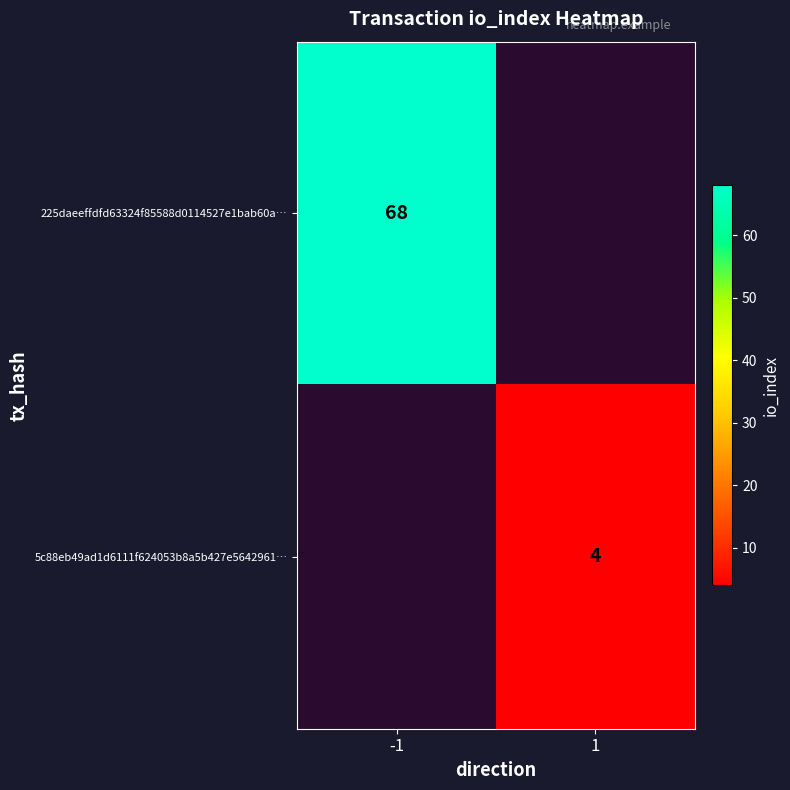

Count the number of categories in the chart.

2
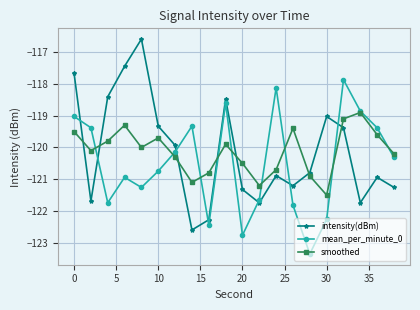

Count the number of categories in the chart.

20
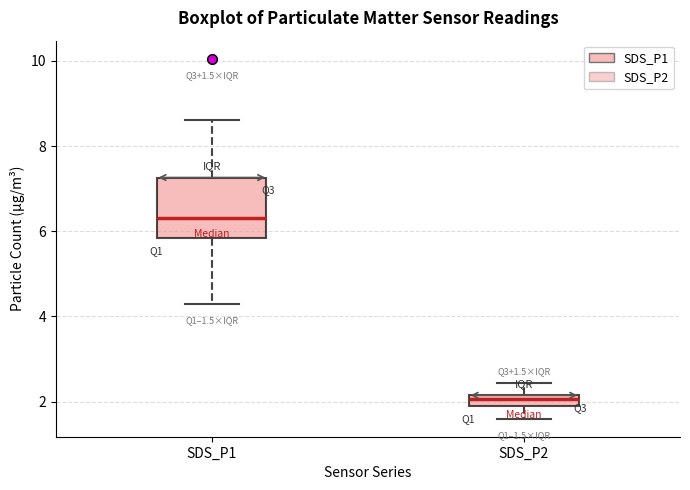

Which box's median line is the lowest?

SDS_P2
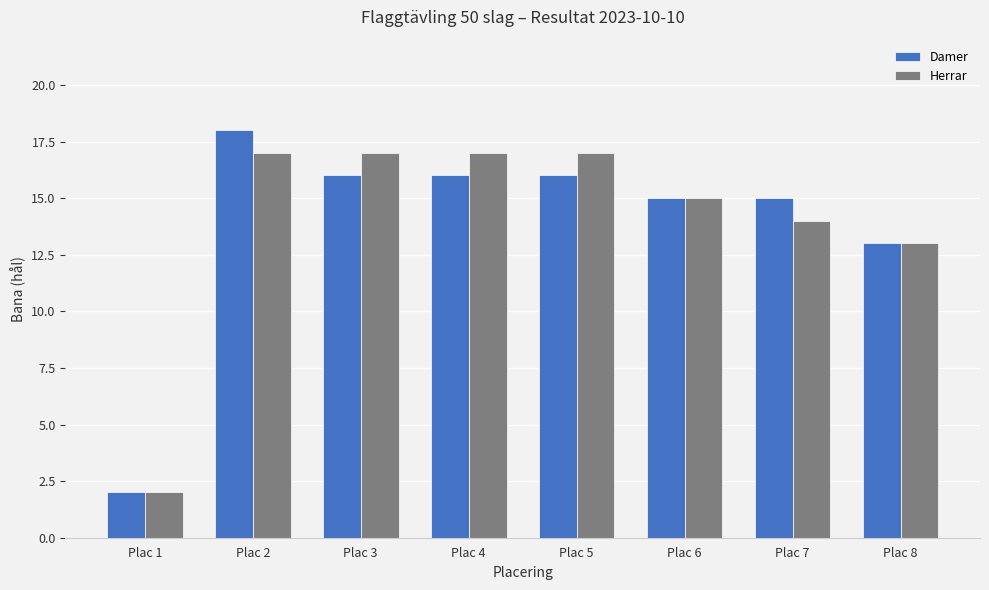

True or false: Damer has a value of 3 at Plac 1.

False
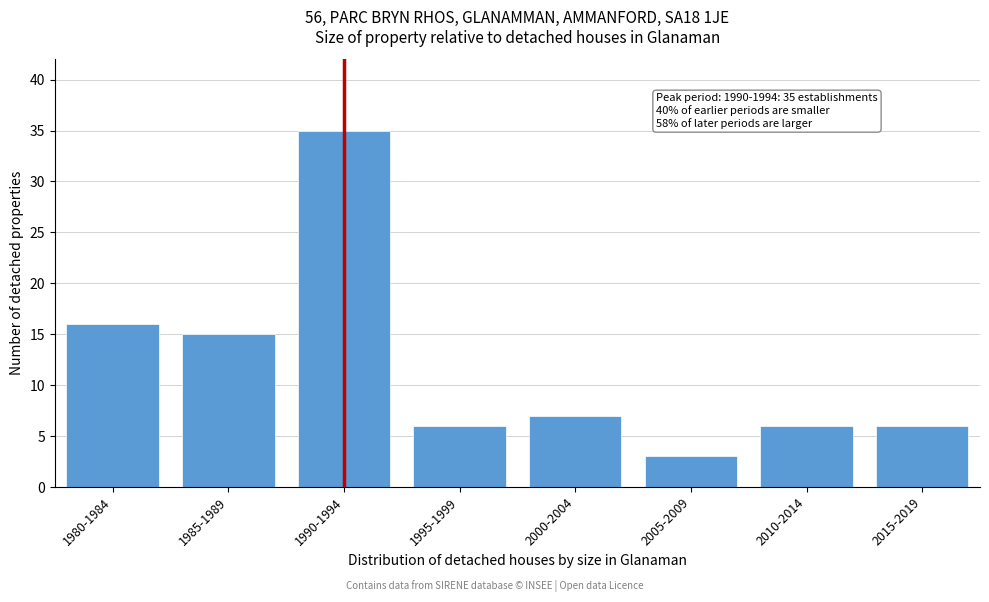

Reading left to right, what are all the values shown in this chart?

1980-1984=16	1985-1989=15	1990-1994=35	1995-1999=6	2000-2004=7	2005-2009=3	2010-2014=6	2015-2019=6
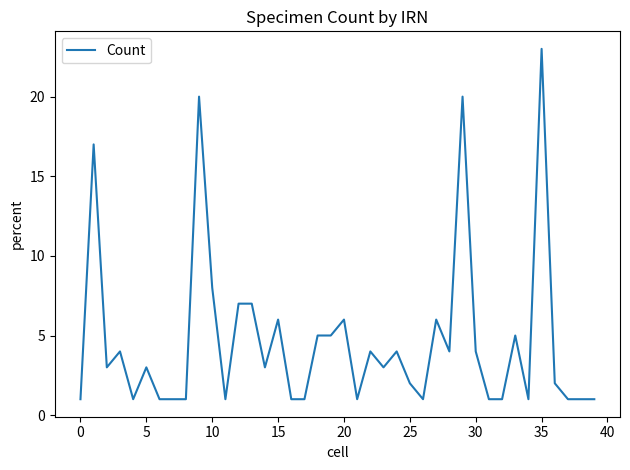

Does the chart display data point markers on the line(s)?

No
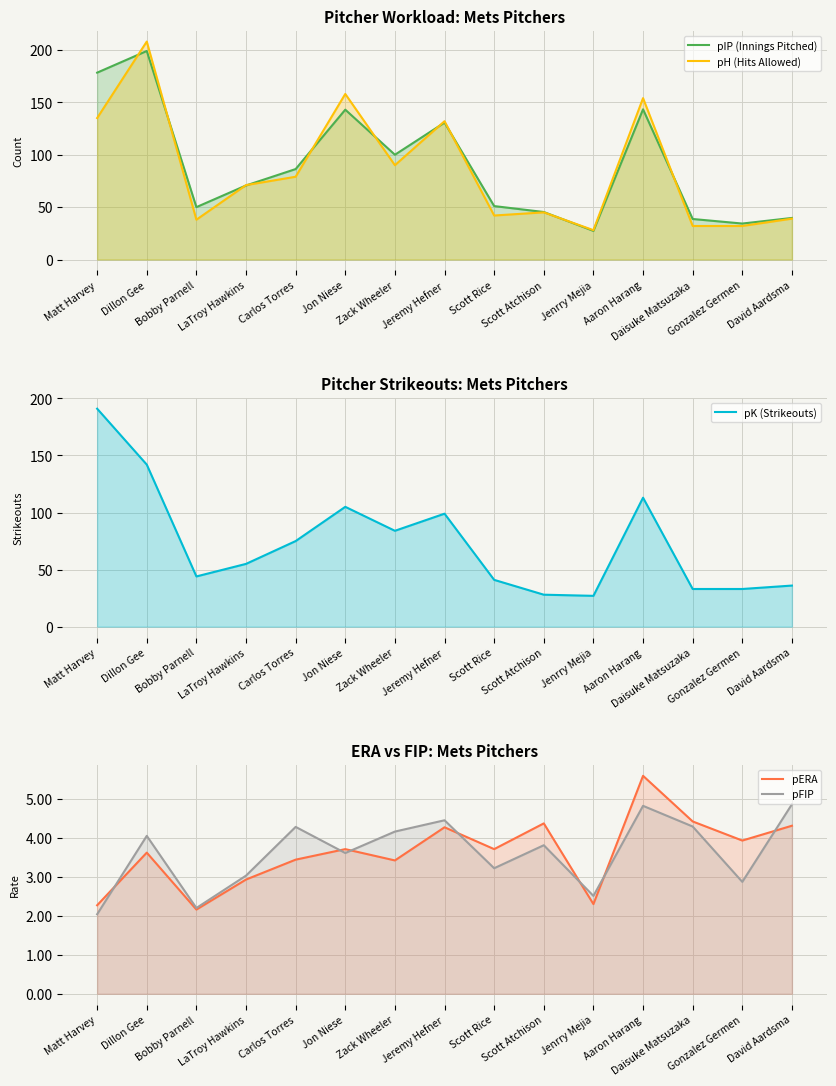

What is the label of the 3rd point from the left?

Bobby Parnell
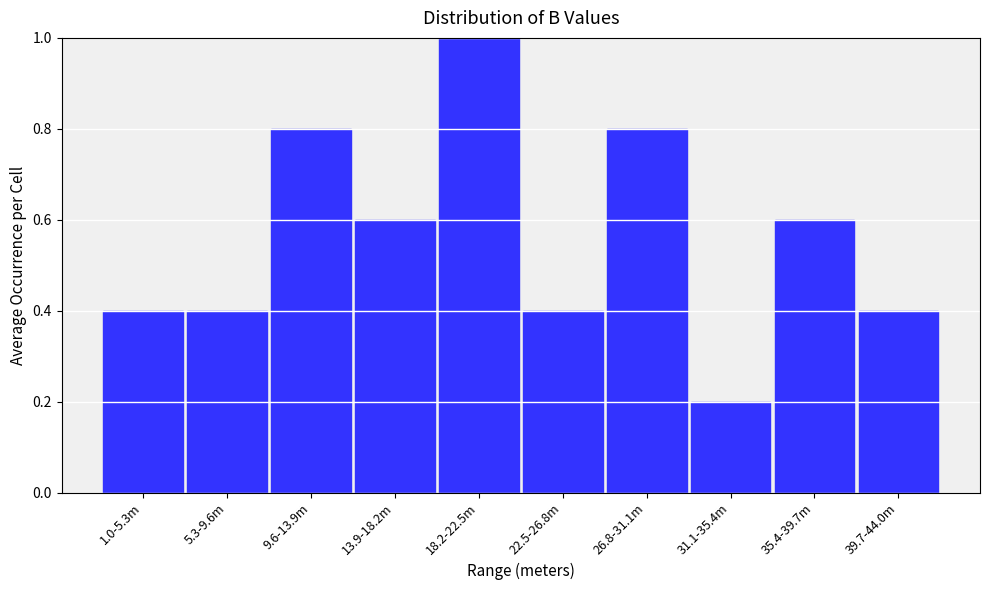

Reading right to left, list all the values displayed in this chart.

0.4	0.6	0.2	0.8	0.4	1.0	0.6	0.8	0.4	0.4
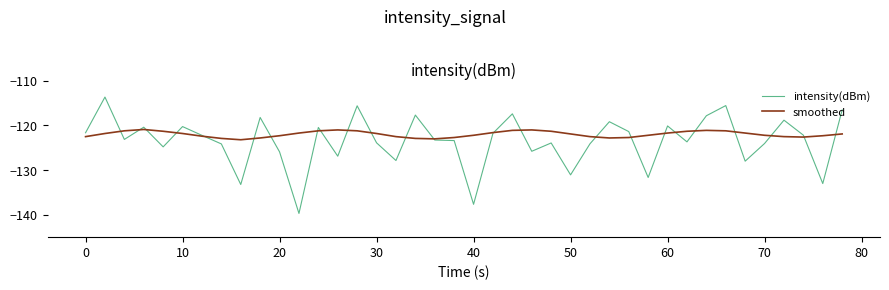

Which series has the largest total across all categories?

smoothed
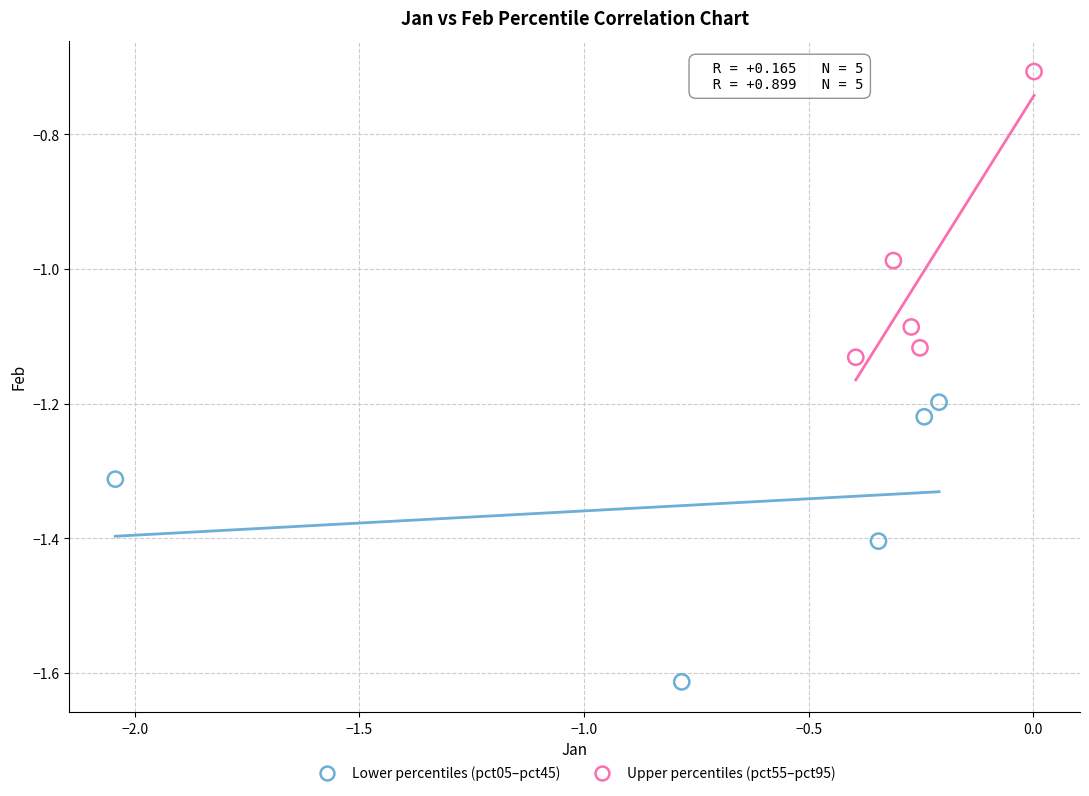

Which series contains the lowest Y value?

Lower percentiles (pct05–pct45)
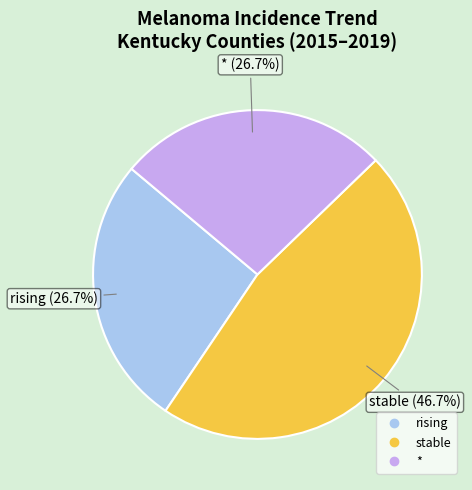

To the nearest percent, what is the difference between the largest and smallest slice percentages?

20%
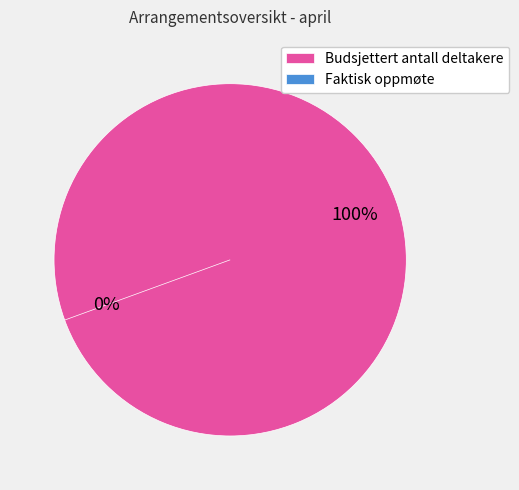

Which has a higher value, Budsjettert antall deltakere or Faktisk oppmøte?

Budsjettert antall deltakere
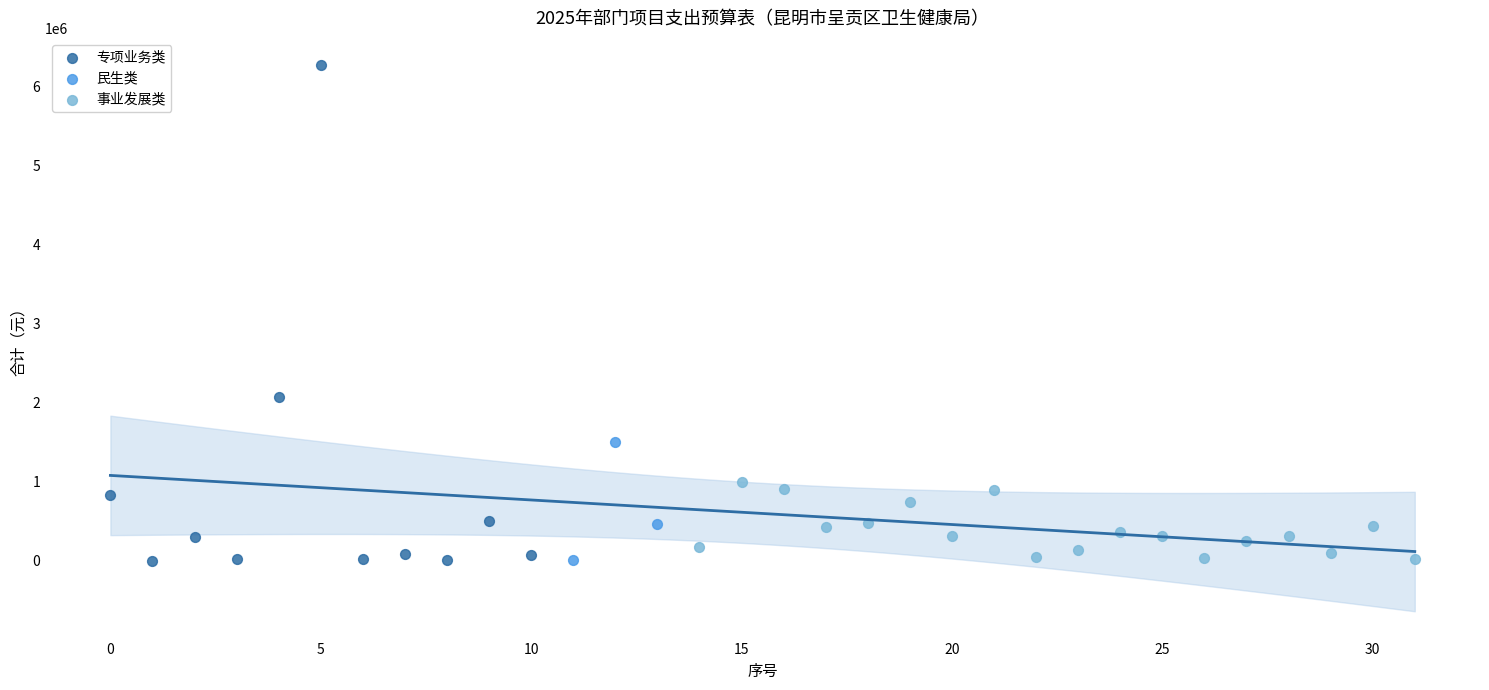

Which series contains the highest Y value?

专项业务类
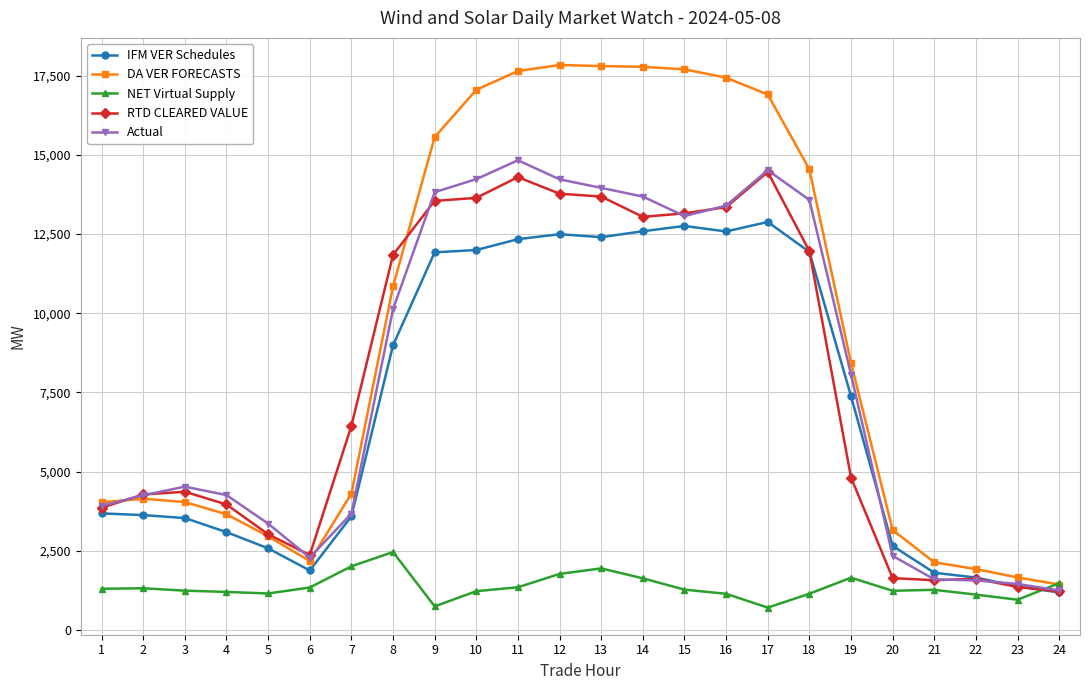

What is the value of the NET Virtual Supply point at the 19th from the left?

1650.4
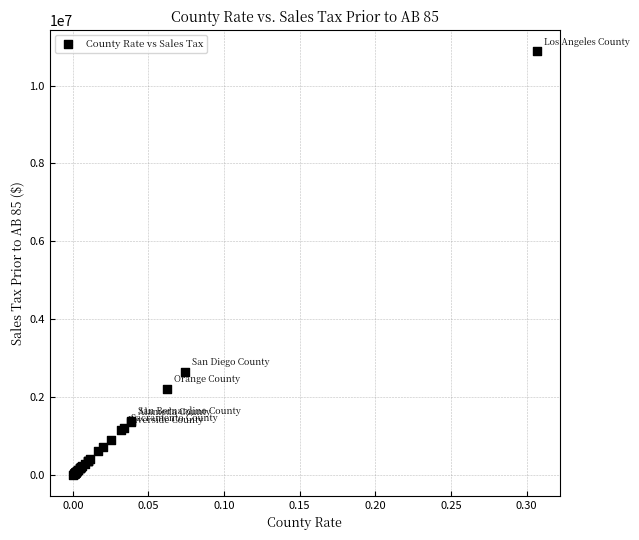

What Y value in the scatter plot is closest to 5439941?

2635862.8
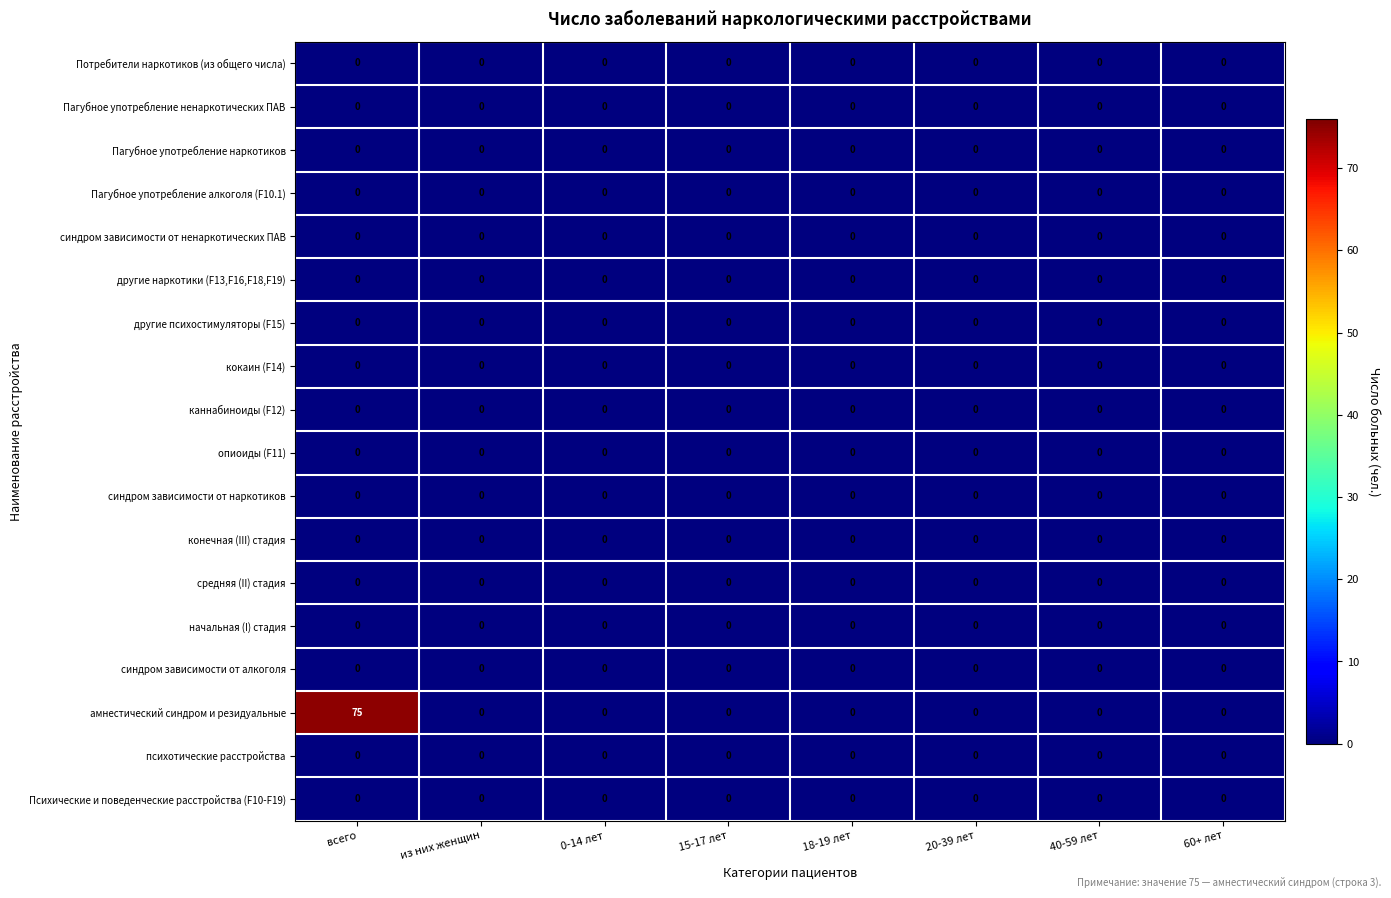

Which category has the highest value across all series?

всего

▶ WHAT YOU HAVE TO DO
Write out every line above again, word for word, but leave out the pictures.

▶ ANSWER SPACE
Count the number of categories in the chart.

2

Count the number of categories in the chart.

20

Which box's median line is the lowest?

SDS_P2

True or false: Damer has a value of 3 at Plac 1.

False

Reading left to right, what are all the values shown in this chart?

1980-1984=16	1985-1989=15	1990-1994=35	1995-1999=6	2000-2004=7	2005-2009=3	2010-2014=6	2015-2019=6

Does the chart display data point markers on the line(s)?

No

What is the label of the 3rd point from the left?

Bobby Parnell

Reading right to left, list all the values displayed in this chart.

0.4	0.6	0.2	0.8	0.4	1.0	0.6	0.8	0.4	0.4

Which series has the largest total across all categories?

smoothed

Which series contains the lowest Y value?

Lower percentiles (pct05–pct45)

To the nearest percent, what is the difference between the largest and smallest slice percentages?

20%

Which has a higher value, Budsjettert antall deltakere or Faktisk oppmøte?

Budsjettert antall deltakere

Which series contains the highest Y value?

专项业务类

What is the value of the NET Virtual Supply point at the 19th from the left?

1650.4

What Y value in the scatter plot is closest to 5439941?

2635862.8

Which category has the highest value across all series?

всего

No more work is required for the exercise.